START WORKING DATA

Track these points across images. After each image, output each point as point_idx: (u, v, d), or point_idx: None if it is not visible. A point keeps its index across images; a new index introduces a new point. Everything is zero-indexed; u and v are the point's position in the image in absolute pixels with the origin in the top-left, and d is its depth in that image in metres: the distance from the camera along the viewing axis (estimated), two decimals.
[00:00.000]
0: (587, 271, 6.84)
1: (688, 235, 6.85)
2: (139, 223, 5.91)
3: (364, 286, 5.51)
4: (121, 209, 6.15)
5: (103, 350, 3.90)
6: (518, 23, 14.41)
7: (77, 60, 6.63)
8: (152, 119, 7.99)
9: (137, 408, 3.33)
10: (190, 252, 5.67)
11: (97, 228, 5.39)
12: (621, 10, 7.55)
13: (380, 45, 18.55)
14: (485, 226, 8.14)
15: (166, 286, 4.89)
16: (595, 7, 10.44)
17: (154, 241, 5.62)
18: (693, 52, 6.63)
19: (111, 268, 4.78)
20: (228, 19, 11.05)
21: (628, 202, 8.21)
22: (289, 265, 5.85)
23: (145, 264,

END WORKING DATA
START WORKING DATA

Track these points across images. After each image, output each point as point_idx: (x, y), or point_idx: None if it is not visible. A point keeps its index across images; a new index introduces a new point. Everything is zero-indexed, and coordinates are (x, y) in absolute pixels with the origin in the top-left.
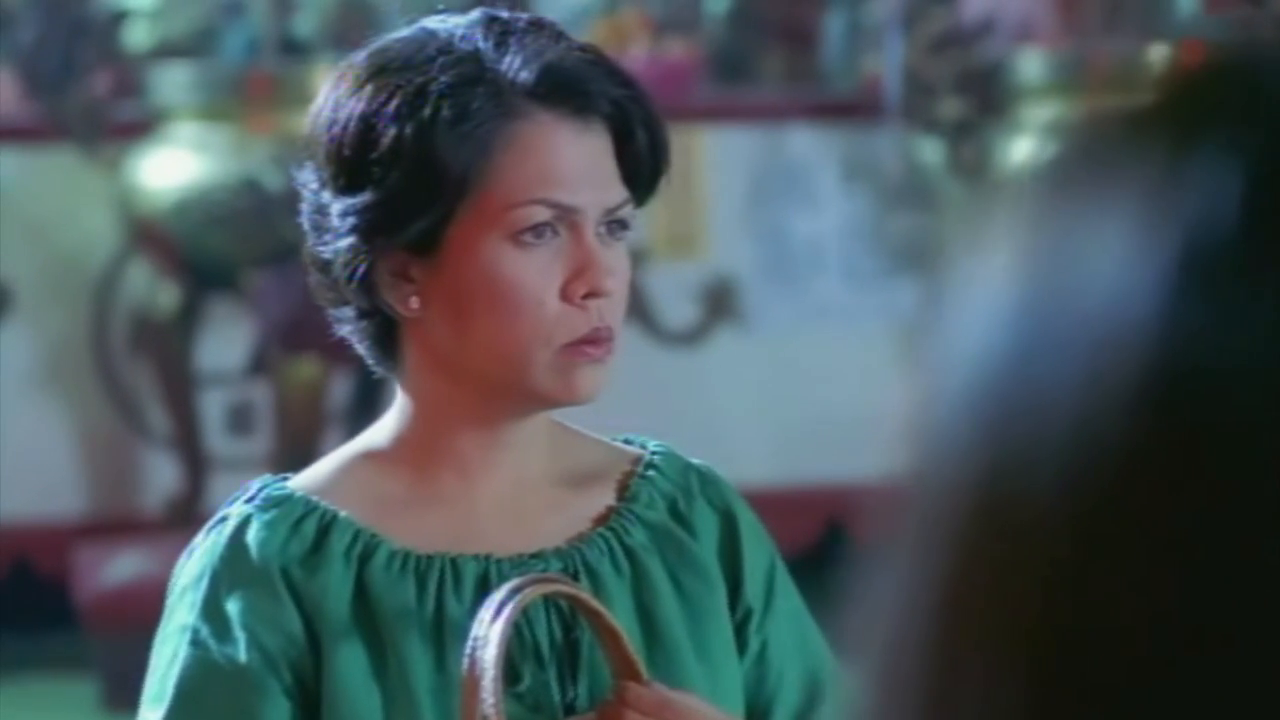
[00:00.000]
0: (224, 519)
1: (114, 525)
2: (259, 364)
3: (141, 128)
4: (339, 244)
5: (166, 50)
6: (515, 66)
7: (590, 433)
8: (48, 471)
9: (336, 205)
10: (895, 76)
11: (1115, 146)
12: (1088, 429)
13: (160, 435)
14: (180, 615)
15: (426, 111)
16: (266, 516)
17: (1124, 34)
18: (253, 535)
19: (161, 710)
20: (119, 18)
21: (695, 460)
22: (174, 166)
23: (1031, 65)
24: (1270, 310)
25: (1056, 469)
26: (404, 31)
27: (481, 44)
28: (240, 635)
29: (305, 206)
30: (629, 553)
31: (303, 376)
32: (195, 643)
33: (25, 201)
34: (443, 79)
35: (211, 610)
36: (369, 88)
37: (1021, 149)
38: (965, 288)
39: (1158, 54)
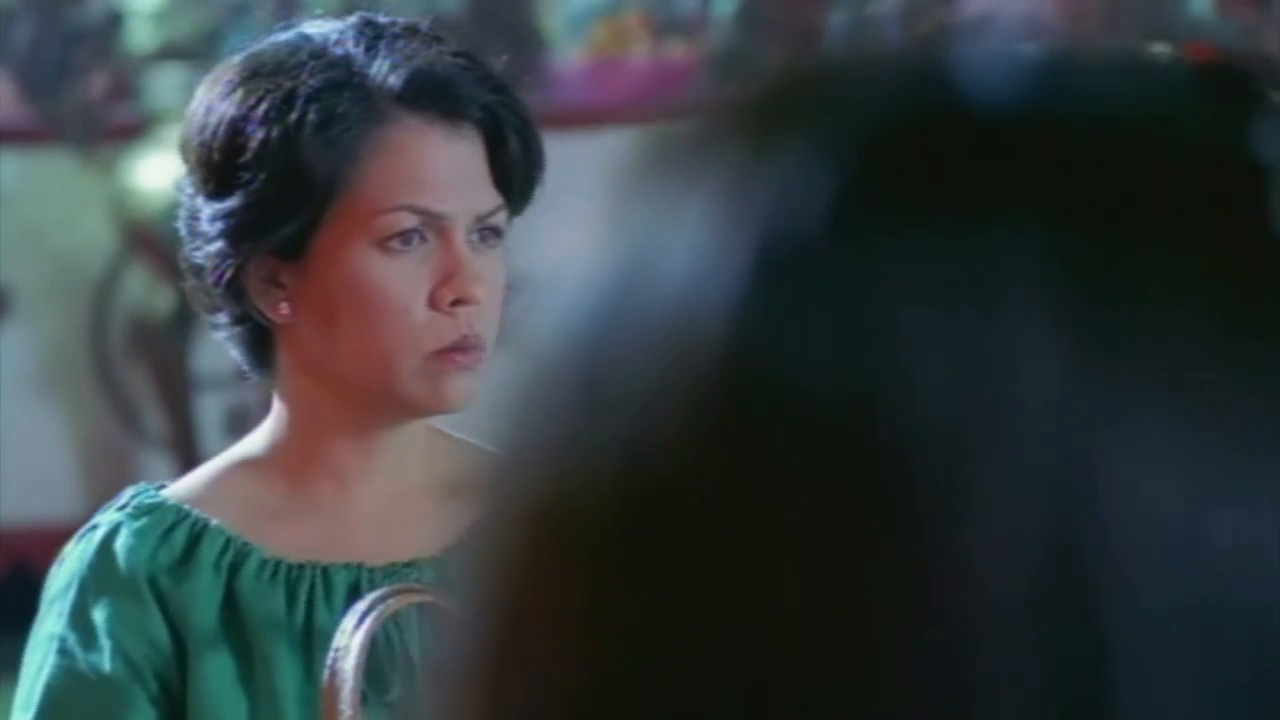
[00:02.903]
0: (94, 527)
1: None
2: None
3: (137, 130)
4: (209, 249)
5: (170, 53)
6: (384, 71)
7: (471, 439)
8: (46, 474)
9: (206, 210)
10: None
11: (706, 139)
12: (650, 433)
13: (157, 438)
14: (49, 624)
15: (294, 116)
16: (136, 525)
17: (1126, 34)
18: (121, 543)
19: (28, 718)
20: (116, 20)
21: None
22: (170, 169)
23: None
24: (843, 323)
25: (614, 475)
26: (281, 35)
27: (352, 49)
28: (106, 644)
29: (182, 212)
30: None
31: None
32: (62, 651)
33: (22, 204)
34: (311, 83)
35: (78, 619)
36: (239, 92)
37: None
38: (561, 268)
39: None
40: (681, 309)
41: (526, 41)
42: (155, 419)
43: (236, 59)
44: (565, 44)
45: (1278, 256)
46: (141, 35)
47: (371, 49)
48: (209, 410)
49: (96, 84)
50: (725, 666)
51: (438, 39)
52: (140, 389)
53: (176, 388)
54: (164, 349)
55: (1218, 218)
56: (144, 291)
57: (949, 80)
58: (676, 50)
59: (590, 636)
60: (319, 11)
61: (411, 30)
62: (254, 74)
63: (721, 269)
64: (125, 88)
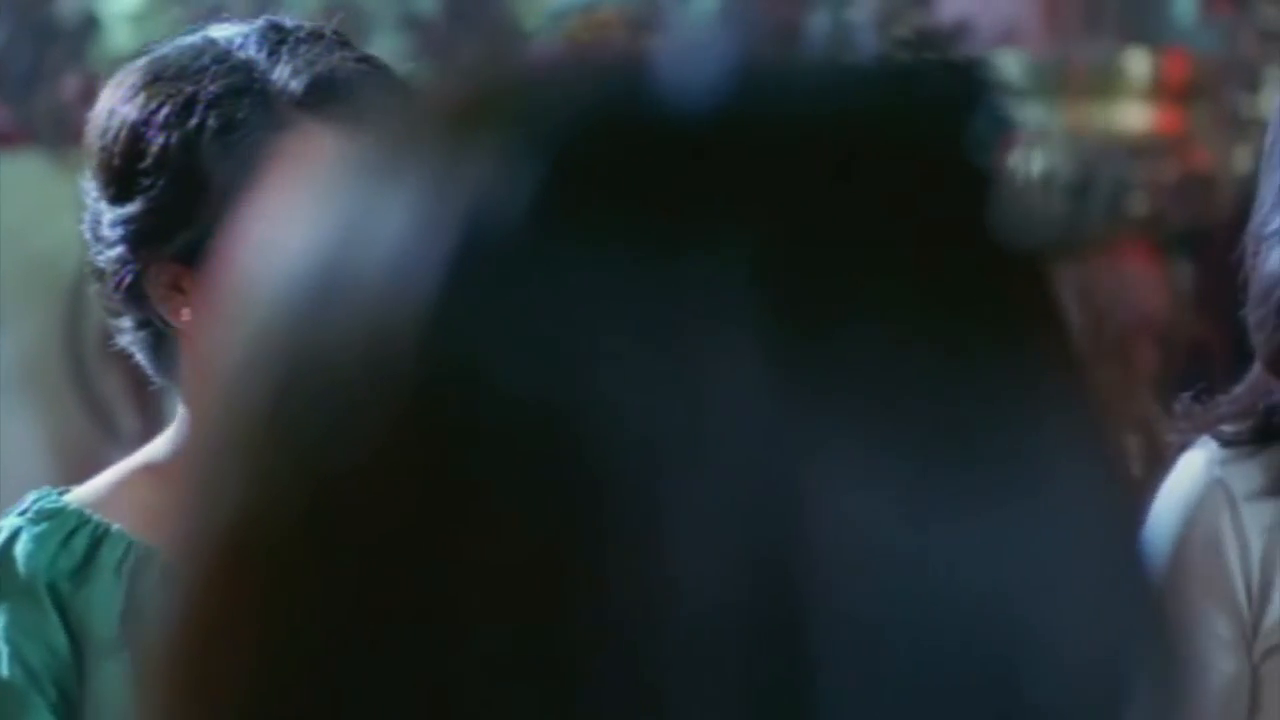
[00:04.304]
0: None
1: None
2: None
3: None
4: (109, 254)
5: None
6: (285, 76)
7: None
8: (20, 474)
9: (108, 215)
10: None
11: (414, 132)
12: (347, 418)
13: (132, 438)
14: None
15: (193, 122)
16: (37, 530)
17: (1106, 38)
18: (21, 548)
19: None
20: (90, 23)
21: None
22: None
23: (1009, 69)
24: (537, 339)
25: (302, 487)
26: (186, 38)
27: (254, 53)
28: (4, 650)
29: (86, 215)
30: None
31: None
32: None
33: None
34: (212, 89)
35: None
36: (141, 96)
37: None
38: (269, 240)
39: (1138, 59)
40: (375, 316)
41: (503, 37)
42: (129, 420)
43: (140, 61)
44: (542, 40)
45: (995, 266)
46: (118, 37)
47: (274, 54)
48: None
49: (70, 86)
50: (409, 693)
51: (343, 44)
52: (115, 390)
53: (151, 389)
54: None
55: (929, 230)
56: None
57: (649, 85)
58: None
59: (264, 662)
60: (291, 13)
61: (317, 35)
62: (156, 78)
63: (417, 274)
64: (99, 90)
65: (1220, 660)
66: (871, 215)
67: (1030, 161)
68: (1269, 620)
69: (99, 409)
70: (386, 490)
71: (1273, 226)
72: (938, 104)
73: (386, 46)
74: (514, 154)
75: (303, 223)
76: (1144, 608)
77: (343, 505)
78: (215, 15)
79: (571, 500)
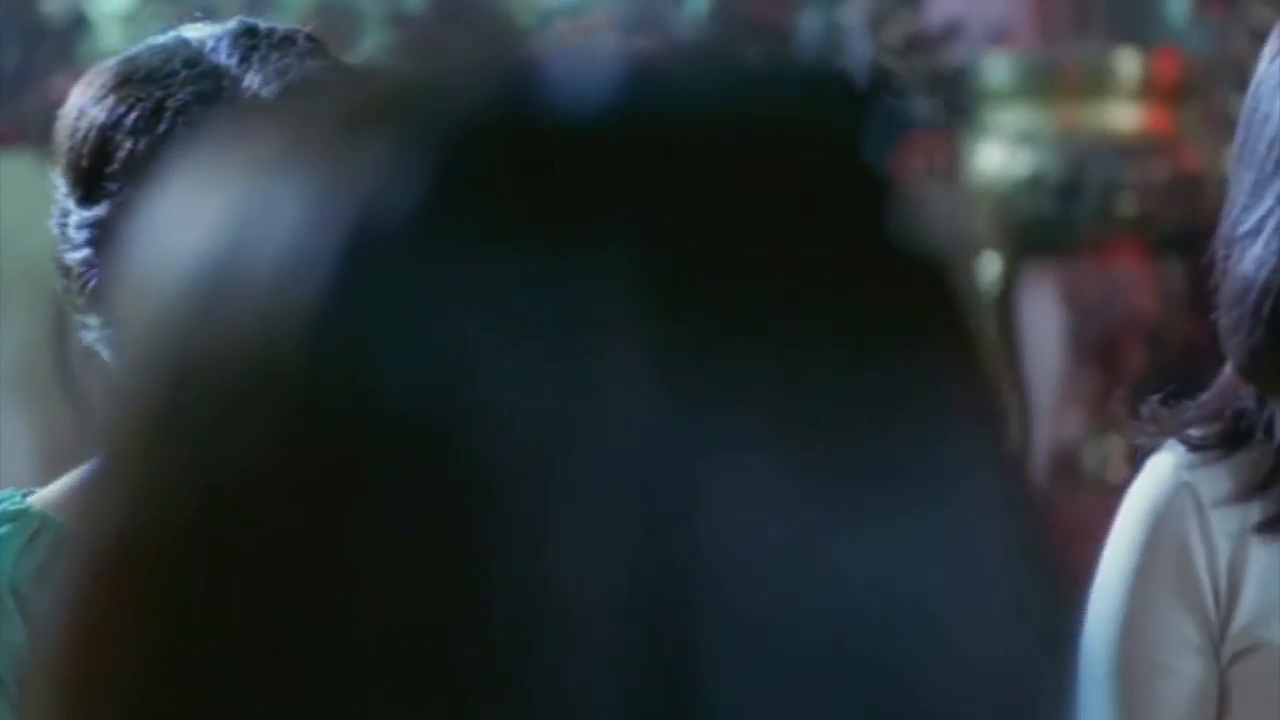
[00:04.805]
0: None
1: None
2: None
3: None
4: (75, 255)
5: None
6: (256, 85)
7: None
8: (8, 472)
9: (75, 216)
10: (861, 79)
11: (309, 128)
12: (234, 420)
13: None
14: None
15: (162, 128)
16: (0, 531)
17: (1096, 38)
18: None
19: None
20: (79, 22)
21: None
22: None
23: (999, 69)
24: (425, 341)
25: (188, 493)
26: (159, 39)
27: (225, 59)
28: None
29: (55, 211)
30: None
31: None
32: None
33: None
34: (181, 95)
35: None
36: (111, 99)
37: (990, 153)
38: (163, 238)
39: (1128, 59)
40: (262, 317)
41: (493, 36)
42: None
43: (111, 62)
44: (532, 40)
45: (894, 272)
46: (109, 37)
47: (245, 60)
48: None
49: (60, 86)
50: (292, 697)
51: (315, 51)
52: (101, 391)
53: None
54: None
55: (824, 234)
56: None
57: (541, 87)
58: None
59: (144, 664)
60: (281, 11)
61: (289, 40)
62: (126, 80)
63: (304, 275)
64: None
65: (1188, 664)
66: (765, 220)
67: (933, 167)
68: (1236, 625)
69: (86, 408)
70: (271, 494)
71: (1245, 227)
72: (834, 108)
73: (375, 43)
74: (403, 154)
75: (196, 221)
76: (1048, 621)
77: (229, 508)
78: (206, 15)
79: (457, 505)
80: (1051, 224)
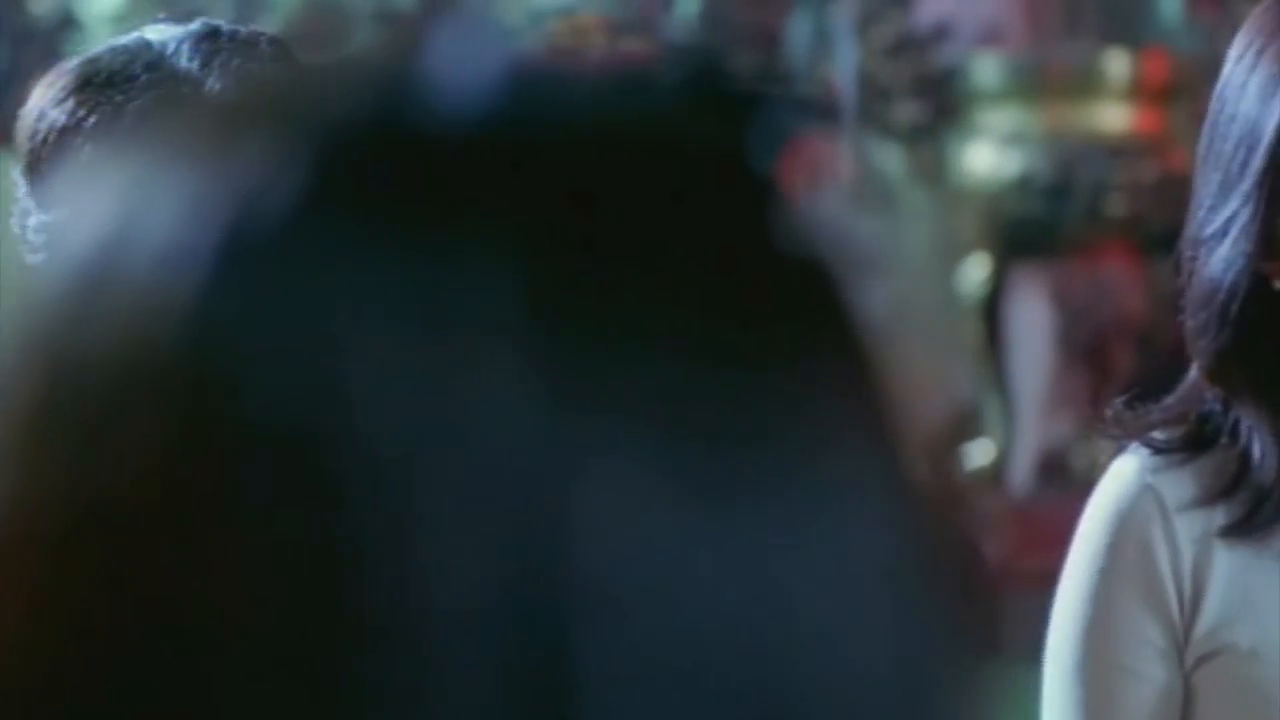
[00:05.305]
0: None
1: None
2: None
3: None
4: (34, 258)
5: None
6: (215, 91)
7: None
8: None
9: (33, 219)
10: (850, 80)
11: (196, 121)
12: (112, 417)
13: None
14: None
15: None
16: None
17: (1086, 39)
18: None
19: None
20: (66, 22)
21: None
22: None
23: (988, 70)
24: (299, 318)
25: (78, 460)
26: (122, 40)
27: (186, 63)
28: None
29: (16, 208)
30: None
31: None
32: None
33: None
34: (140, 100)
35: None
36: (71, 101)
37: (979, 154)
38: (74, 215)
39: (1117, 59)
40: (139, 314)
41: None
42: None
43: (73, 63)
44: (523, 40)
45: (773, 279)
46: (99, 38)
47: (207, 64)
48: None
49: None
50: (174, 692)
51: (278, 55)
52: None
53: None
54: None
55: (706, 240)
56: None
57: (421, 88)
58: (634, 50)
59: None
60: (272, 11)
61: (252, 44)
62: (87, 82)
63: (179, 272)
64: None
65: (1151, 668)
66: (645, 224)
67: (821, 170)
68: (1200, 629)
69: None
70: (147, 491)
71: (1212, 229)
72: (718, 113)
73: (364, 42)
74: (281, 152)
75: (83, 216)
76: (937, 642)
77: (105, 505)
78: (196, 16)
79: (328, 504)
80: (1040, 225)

END WORKING DATA

**TASK PROMPT**. Please reproduce, exactly as they appear above, the lines from the line containing "14: (180, 615)" up to and including the line containing "37: (1021, 149)".

**ANSWER TO THE EXERCISE**.
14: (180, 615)
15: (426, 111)
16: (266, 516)
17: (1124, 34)
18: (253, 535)
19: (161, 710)
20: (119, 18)
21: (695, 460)
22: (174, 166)
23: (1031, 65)
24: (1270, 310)
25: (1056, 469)
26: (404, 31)
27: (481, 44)
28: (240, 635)
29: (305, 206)
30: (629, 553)
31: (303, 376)
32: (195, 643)
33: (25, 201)
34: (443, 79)
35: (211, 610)
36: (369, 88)
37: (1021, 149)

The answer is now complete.